[Input material]

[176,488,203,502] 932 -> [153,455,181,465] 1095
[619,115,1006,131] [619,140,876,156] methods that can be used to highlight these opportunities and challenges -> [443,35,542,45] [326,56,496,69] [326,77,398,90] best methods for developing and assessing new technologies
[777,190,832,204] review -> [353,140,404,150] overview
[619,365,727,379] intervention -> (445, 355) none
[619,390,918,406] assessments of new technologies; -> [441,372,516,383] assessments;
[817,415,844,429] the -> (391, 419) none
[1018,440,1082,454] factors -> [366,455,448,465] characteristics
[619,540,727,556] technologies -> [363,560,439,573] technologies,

[/Input material]

## Work order
Only the lines from the one containing "[777,190,832,204] review ->" through the last line of the records should appear, each written out exactly.

## Result of the exercise
[777,190,832,204] review -> [353,140,404,150] overview
[619,365,727,379] intervention -> (445, 355) none
[619,390,918,406] assessments of new technologies; -> [441,372,516,383] assessments;
[817,415,844,429] the -> (391, 419) none
[1018,440,1082,454] factors -> [366,455,448,465] characteristics
[619,540,727,556] technologies -> [363,560,439,573] technologies,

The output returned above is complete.